Hopping from shop to shop, picking up postcards, maps and prayer flags we crossed over Freak Street and down the side of Gayachemuga Galli enthralled by the intricate architecture around us.
The shine of copper and brass artifacts in the sun caught our eyes as we spotted Tibetan Singing Bowls laid out on low tables with dark cloth under them.
Shuffling from stall to stall we did not notice that we were now in a ticketed area.
Locals and SAARC residents came and went through the entry without hindrance. Westerners were stopped by the guards and instructed to pay.
Obviously easy to spot, I stood zero chance of slipping by even if I wanted to.
The entry fee seemed quite steep to me once I found out how much it was and what it entitled the visitor to see.
However it was what it was, and despite the potential corruption and cyphening off of funds, the toll was the toll.
Saddhus were occupying the busiest corners and seeking donations. Some provided a Tikka in return, others just moved on to the next tourist to maximize their earnings.
For a Heritage Site of the level of cultural significance I was surprised at how many people lay under the awnings of the Shiva Parvati Temple sleeping. Others had set up stalls at the base and crowded their wares up the stepped structure.

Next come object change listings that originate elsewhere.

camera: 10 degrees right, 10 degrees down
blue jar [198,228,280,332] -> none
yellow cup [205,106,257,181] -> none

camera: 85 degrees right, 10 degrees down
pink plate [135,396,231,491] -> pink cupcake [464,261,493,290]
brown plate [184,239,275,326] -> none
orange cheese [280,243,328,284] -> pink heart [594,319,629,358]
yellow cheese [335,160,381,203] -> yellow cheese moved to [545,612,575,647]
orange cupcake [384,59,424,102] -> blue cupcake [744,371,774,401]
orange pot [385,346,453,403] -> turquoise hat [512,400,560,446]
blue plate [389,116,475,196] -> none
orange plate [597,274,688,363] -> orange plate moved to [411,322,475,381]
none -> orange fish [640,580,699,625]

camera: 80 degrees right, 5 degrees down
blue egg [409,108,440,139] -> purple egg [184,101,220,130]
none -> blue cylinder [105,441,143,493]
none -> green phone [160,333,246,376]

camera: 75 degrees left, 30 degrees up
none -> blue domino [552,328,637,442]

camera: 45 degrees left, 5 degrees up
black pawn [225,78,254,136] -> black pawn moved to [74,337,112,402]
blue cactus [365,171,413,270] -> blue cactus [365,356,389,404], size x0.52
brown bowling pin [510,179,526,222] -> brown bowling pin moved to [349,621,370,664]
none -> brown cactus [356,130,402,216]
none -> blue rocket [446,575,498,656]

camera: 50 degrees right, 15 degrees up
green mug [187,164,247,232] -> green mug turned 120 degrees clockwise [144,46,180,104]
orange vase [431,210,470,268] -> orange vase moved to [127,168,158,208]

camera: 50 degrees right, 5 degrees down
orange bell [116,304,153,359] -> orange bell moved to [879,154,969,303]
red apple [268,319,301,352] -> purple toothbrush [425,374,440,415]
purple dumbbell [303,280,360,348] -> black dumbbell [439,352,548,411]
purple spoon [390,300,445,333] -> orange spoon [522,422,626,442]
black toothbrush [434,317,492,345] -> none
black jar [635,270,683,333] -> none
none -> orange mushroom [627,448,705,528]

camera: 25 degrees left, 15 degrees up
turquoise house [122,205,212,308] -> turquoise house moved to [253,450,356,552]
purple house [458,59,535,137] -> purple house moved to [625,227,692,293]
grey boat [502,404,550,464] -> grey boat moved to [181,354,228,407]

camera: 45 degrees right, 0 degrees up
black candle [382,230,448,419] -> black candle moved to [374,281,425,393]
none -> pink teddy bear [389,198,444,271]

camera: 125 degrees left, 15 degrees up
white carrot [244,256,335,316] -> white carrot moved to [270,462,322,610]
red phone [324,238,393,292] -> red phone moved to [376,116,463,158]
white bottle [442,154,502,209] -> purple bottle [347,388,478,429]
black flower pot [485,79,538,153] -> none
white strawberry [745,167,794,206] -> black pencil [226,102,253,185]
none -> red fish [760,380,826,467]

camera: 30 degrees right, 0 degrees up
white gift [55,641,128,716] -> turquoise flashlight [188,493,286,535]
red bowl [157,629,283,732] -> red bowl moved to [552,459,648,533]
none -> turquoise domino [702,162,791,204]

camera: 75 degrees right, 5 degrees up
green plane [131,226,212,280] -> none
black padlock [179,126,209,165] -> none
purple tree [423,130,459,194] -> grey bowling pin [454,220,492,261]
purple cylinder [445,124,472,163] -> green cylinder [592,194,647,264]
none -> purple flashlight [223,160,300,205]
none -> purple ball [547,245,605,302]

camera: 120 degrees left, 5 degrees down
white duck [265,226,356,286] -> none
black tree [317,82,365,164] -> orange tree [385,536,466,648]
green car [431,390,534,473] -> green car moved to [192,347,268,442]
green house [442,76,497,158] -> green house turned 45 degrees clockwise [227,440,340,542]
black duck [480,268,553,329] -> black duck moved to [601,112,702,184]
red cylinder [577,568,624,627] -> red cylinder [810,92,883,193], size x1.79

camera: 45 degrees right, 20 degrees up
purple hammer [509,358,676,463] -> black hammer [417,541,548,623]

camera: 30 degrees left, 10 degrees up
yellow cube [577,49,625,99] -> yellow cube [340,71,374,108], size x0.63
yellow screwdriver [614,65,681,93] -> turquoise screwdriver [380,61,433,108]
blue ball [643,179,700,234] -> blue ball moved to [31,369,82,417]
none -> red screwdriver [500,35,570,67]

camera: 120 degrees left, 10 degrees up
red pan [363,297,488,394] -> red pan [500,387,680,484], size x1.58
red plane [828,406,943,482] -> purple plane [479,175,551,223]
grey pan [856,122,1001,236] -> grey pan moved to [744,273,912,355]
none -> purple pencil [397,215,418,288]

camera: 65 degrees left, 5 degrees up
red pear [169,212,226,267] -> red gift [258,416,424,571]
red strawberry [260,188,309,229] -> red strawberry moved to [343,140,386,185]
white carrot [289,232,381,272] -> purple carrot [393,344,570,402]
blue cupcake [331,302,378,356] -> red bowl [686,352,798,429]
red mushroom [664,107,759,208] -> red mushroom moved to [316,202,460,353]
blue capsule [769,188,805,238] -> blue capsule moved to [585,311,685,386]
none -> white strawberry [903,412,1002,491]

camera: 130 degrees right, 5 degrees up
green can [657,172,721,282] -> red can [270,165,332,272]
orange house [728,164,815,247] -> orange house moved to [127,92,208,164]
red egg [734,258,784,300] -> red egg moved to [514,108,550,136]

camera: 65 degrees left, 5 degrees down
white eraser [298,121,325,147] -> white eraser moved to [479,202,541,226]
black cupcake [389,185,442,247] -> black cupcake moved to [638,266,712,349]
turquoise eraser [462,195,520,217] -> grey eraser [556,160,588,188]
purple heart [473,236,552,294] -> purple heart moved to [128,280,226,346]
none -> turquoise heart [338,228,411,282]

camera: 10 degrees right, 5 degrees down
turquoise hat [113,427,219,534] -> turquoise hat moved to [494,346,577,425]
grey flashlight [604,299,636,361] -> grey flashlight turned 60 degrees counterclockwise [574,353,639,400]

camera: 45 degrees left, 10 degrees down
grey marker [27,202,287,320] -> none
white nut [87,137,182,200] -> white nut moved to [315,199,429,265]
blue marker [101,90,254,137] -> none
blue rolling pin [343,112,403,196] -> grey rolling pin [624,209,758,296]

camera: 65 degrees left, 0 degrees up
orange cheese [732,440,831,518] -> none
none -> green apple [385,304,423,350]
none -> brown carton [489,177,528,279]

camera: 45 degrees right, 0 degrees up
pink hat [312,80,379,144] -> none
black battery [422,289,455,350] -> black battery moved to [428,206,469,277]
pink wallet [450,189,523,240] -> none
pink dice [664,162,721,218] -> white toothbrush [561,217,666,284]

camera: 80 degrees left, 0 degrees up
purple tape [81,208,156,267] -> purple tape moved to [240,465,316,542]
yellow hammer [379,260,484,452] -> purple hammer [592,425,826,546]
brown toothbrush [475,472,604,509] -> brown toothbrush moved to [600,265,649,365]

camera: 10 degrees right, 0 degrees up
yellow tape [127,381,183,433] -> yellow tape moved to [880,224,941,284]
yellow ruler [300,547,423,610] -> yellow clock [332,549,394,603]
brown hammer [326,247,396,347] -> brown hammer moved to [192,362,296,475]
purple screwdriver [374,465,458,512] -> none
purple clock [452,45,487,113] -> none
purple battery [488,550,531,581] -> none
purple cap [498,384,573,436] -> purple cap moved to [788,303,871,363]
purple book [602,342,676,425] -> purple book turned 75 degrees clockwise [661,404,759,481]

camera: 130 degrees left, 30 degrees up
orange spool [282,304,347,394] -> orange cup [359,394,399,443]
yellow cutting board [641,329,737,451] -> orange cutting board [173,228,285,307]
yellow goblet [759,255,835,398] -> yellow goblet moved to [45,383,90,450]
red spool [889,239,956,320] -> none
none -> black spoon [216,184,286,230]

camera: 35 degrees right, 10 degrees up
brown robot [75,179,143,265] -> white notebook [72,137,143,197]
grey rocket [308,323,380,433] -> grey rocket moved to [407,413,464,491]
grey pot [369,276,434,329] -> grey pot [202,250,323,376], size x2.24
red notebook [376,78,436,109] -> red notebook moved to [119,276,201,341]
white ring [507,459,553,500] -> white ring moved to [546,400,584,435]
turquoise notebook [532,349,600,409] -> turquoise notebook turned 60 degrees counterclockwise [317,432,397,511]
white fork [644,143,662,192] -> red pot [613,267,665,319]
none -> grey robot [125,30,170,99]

Kathmandu Durbar Square post the 2015 earthquake was a very different place.
The bustling markets were all gone. People had made their way back to their villages weeks earlier and Kathmandu had become a comparative ghost town.
I watched an old man make his way around Durbar Square with a huge Nepali flag and a big smile on his face. His posture said that they may have been knocked down, but they were getting back up, no matter what!
Where once ornate structures stood, now the remnants were barely the foundations in some cases.
Other buildings that withstood the force of the ground trembling beneath them now were propped up like an aging, unsteady man.
Signs highlighted the risk of coming too close to the structures that still stood. Many of which showed signs of imminent collapse.
Kathmandu was in recovery mode, but this was going to be a long journey. The majestic city had been hit very hard.